───── DATA PROVIDED ─────
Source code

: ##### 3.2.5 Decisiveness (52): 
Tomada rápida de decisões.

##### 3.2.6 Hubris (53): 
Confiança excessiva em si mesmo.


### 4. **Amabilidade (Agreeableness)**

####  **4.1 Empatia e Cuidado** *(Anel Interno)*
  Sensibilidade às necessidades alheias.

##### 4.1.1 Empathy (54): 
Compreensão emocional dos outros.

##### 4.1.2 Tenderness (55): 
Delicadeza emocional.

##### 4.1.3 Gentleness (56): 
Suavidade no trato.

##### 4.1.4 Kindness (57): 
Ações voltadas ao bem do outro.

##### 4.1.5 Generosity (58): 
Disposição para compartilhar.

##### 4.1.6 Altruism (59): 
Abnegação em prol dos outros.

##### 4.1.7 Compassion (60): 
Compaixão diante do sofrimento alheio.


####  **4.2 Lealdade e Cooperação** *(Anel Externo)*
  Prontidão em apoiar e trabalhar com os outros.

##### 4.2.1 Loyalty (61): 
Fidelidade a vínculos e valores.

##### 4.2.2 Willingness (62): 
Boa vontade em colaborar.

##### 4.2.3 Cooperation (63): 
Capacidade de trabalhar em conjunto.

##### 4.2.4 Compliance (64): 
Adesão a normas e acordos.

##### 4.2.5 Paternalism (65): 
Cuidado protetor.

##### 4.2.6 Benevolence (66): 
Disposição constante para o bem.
─────
───── DATA PROVIDED ─────
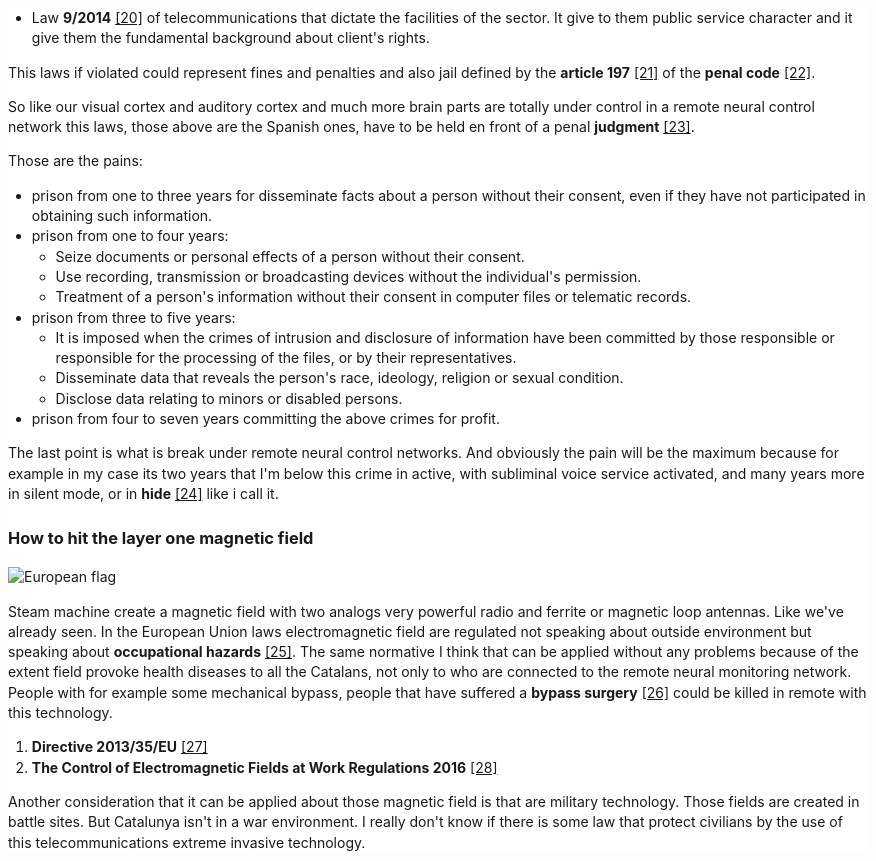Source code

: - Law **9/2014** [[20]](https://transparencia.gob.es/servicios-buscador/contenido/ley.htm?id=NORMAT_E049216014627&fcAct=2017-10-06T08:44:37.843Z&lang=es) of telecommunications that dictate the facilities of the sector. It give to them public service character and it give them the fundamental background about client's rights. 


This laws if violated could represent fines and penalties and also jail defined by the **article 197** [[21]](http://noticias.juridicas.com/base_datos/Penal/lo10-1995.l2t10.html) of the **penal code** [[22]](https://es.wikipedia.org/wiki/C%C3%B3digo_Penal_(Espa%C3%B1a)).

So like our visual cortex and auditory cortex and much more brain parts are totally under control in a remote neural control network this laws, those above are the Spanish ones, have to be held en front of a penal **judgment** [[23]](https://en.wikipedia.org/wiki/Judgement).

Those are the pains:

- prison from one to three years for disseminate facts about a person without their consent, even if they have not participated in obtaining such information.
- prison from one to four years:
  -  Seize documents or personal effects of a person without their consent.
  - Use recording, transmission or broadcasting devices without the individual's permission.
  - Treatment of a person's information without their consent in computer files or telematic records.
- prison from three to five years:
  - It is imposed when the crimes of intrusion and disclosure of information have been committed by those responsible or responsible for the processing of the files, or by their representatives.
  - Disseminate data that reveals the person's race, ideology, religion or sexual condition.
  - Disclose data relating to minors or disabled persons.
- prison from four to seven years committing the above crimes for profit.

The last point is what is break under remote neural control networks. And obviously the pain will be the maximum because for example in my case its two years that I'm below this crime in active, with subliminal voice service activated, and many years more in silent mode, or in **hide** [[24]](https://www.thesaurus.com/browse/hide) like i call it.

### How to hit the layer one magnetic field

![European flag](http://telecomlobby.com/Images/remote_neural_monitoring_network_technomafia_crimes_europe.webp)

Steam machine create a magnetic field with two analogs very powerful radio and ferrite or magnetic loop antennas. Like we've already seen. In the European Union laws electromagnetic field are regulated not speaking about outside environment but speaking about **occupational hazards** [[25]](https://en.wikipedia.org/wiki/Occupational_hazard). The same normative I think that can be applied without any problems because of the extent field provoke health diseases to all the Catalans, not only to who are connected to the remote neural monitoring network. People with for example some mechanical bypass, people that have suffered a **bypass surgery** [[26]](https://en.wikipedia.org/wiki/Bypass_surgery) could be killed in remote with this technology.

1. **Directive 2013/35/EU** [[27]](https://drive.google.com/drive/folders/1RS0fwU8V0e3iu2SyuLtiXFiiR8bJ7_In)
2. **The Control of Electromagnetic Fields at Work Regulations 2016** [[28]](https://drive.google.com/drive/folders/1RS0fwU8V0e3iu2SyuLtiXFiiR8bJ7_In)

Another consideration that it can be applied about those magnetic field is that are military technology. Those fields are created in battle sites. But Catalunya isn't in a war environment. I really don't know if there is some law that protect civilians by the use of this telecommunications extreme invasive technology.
─────
REQUIREMENT: Reproduce word for word the stretch of the items from the line containing "##### 3.2.6 Hubris" through the line containing "Disposição constante para o bem.", including both of those lines.

OUTPUT OF THE EXERCISE:
##### 3.2.6 Hubris (53): 
Confiança excessiva em si mesmo.


### 4. **Amabilidade (Agreeableness)**

####  **4.1 Empatia e Cuidado** *(Anel Interno)*
  Sensibilidade às necessidades alheias.

##### 4.1.1 Empathy (54): 
Compreensão emocional dos outros.

##### 4.1.2 Tenderness (55): 
Delicadeza emocional.

##### 4.1.3 Gentleness (56): 
Suavidade no trato.

##### 4.1.4 Kindness (57): 
Ações voltadas ao bem do outro.

##### 4.1.5 Generosity (58): 
Disposição para compartilhar.

##### 4.1.6 Altruism (59): 
Abnegação em prol dos outros.

##### 4.1.7 Compassion (60): 
Compaixão diante do sofrimento alheio.


####  **4.2 Lealdade e Cooperação** *(Anel Externo)*
  Prontidão em apoiar e trabalhar com os outros.

##### 4.2.1 Loyalty (61): 
Fidelidade a vínculos e valores.

##### 4.2.2 Willingness (62): 
Boa vontade em colaborar.

##### 4.2.3 Cooperation (63): 
Capacidade de trabalhar em conjunto.

##### 4.2.4 Compliance (64): 
Adesão a normas e acordos.

##### 4.2.5 Paternalism (65): 
Cuidado protetor.

##### 4.2.6 Benevolence (66): 
Disposição constante para o bem.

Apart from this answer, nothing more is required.